> _Problem details_:
Take the data below and extract the lines from the one with "Установка зависимостей" to the one with "- [Авторизация", inclusive, exactly as written.

Stored data entries:
########################################

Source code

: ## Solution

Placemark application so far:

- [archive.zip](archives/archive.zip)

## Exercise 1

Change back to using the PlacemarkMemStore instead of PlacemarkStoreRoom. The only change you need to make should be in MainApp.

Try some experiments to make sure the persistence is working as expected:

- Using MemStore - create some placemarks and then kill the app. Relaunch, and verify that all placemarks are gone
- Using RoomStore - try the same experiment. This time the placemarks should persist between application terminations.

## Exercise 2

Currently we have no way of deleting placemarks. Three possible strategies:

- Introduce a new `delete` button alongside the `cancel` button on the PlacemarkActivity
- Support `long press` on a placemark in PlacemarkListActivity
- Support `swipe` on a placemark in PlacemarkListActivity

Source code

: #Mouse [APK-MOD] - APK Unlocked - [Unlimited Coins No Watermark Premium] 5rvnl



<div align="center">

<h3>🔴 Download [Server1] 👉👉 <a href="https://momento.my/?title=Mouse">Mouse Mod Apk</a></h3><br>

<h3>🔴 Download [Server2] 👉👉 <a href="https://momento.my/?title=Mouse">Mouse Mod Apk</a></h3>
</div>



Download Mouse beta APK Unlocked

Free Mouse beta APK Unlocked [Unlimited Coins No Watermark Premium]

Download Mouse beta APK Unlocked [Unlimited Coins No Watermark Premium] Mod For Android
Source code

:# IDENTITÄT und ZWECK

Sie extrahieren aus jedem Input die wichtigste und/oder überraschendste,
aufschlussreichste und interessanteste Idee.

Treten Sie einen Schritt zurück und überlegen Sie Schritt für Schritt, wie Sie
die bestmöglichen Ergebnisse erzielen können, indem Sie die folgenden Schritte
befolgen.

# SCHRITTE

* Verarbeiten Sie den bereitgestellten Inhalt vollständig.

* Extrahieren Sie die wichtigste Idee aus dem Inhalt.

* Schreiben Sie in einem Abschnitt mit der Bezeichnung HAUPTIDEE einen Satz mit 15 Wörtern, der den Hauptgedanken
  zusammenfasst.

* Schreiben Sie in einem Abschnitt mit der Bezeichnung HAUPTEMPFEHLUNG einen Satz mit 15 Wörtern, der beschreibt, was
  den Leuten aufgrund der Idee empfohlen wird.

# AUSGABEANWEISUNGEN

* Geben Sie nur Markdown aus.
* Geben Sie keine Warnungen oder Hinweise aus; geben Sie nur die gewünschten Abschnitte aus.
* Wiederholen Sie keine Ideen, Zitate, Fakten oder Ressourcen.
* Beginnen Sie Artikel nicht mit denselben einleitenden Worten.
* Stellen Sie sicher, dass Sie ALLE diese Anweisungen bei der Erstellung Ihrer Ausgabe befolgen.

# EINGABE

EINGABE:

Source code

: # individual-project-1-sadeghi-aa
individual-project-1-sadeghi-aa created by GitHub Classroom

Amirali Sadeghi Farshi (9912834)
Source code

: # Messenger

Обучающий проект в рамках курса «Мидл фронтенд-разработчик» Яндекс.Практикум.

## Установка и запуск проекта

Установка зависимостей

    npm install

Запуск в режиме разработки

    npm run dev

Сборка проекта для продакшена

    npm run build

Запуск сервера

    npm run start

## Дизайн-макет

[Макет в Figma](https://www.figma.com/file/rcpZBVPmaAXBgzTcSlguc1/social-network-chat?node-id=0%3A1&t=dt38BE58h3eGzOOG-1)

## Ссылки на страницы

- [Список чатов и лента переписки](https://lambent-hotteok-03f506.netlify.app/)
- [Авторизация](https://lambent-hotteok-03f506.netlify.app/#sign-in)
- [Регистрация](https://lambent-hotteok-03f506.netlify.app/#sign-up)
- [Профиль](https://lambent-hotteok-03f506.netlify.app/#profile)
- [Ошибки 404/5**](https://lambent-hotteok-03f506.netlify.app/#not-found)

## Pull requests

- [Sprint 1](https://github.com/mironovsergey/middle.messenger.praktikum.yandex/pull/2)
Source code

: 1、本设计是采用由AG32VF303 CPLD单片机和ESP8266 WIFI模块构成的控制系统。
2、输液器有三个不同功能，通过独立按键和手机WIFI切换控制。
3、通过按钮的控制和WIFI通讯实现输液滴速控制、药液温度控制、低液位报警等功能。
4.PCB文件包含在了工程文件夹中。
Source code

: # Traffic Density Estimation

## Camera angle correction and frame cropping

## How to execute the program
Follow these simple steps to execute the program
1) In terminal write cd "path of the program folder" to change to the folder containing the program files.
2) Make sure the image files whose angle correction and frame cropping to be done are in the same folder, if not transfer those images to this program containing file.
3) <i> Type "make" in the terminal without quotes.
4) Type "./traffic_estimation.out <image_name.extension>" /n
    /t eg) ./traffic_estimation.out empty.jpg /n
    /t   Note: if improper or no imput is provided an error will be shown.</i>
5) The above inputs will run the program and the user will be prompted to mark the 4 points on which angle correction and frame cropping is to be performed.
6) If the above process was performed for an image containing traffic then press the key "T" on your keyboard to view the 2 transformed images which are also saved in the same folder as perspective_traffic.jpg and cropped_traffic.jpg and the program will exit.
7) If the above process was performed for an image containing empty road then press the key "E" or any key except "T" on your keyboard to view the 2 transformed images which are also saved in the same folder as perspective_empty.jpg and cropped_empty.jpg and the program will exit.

########################################

> _Response below_:
Установка зависимостей

    npm install

Запуск в режиме разработки

    npm run dev

Сборка проекта для продакшена

    npm run build

Запуск сервера

    npm run start

## Дизайн-макет

[Макет в Figma](https://www.figma.com/file/rcpZBVPmaAXBgzTcSlguc1/social-network-chat?node-id=0%3A1&t=dt38BE58h3eGzOOG-1)

## Ссылки на страницы

- [Список чатов и лента переписки](https://lambent-hotteok-03f506.netlify.app/)
- [Авторизация](https://lambent-hotteok-03f506.netlify.app/#sign-in)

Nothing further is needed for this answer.